We leave camp the next morning and ride towards Meresichic with our minds set on finding a proper regional breakfast, as the towns around here are known for their cheese. We come across two vaqueros who tell us to ask for Doña Chichí and we are directed to her house, where she serves us chilaquiles, beans, eggs and café de talega: coffee filtered through a metal ring with a piece of fabric that reminisces a wizard’s hat. With our bellies full we continue till Opodepe, where we are offered a roof for the night by the local authorities who express their concern of us camping in the wild. This road bypasses the military checkpoint on the main highway, so the cars we heard last night were probably not carrying cheese. We accept the offer and spend the evening tasting the local citrus produce and checking in with our moms at the Wi-Fi hotspot in the public library.

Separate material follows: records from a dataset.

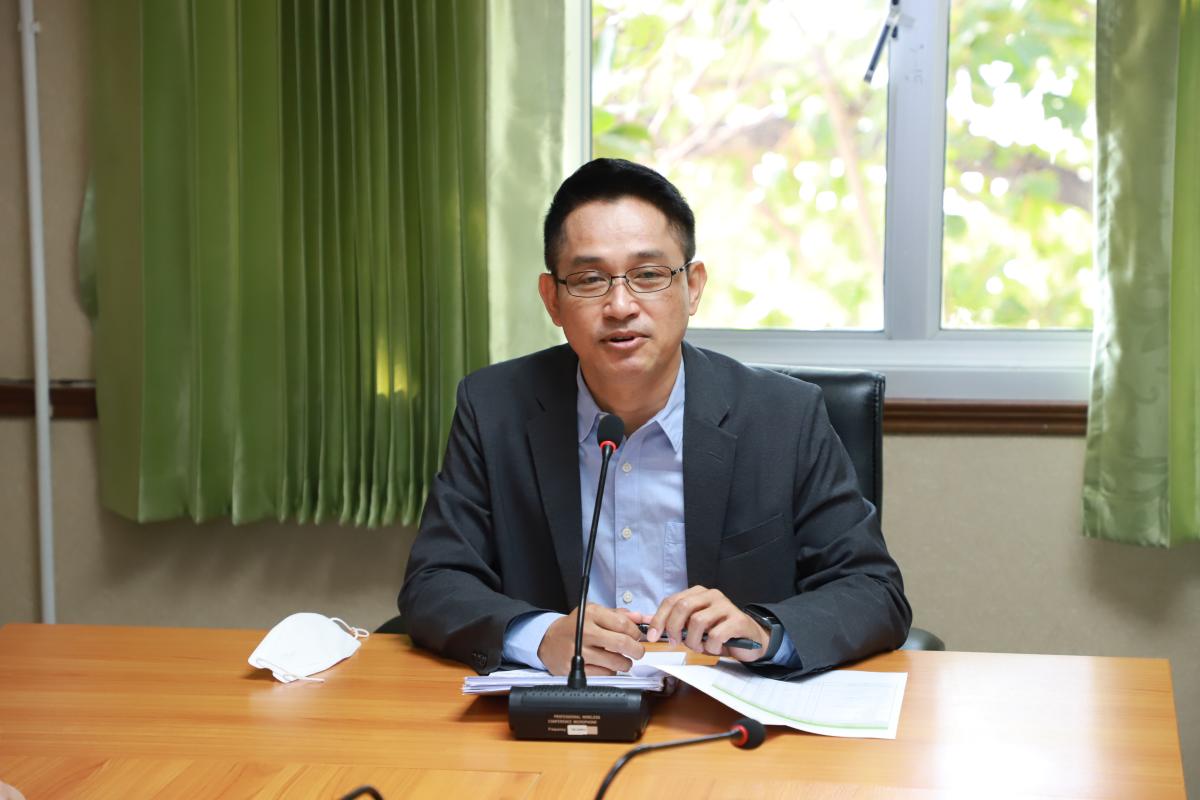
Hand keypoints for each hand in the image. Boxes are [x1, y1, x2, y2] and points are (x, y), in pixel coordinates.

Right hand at [537, 603, 644, 675]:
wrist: (549, 641)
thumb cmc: (575, 626)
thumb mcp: (594, 613)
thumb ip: (617, 615)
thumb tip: (639, 618)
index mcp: (591, 614)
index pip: (623, 624)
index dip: (635, 632)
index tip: (638, 636)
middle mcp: (585, 631)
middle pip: (621, 643)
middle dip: (636, 650)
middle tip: (638, 651)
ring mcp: (579, 651)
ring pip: (615, 662)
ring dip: (625, 663)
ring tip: (624, 660)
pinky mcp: (576, 668)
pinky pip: (604, 673)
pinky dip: (611, 671)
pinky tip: (608, 666)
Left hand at [640, 586, 769, 661]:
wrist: (751, 638)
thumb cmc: (719, 632)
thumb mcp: (693, 626)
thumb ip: (671, 622)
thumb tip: (645, 621)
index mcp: (697, 593)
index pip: (671, 601)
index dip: (659, 619)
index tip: (652, 637)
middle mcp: (711, 595)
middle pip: (682, 607)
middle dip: (674, 628)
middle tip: (676, 643)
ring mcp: (726, 606)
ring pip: (698, 622)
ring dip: (694, 641)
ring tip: (700, 647)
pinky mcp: (738, 620)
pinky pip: (716, 635)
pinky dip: (711, 647)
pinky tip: (715, 648)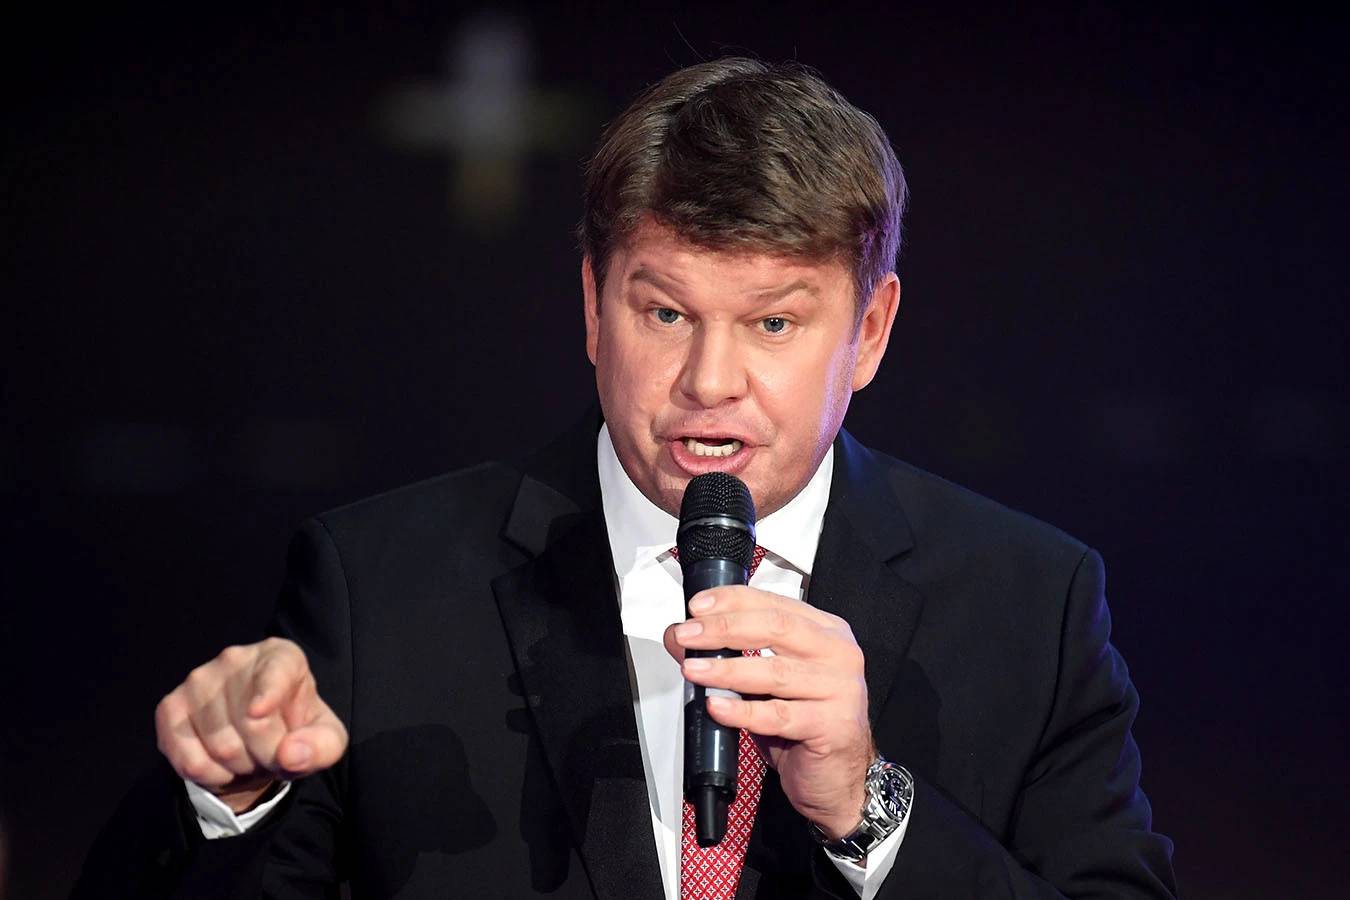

The next day takes us to Rayón through a road that deteriorates a bit and makes our skinny-tired friends push their bikes, but they express to be happy with their decision to take this road. Lenin talks about acquiring a mountain bike and we have the wheel size talk. Yes, join the dirt side, I think to myself. At some point, one of the bolts holding Daniela’s rack snaps leaving the thread inside the hole. Lenin and I take each one of her panniers and once in Rayón Daniela gets some hose clamps to help the rack make it to Hermosillo. The owner of the store invites us a round of café de talega and pan dulce, which we gladly accept. After our mugs are empty we haul ass for the last 40 km of the day, riding on pavement from now on. My original route adds another stretch of dirt, but we decide to give the hybrids a break and go to Ures, a place you’d go for tamales and pan dulce on a Sunday after church. The last leg of our trip back home (at least for Karla and me) is defined by a few hours of riding on a busy narrow highway, which reminds me why I tend to stay away from pavement. We suddenly make it to a traffic light, the first one we’ve seen in days, meaning we’ve made it to Hermosillo, marking the end of a beautiful journey and the start of the planning of the next.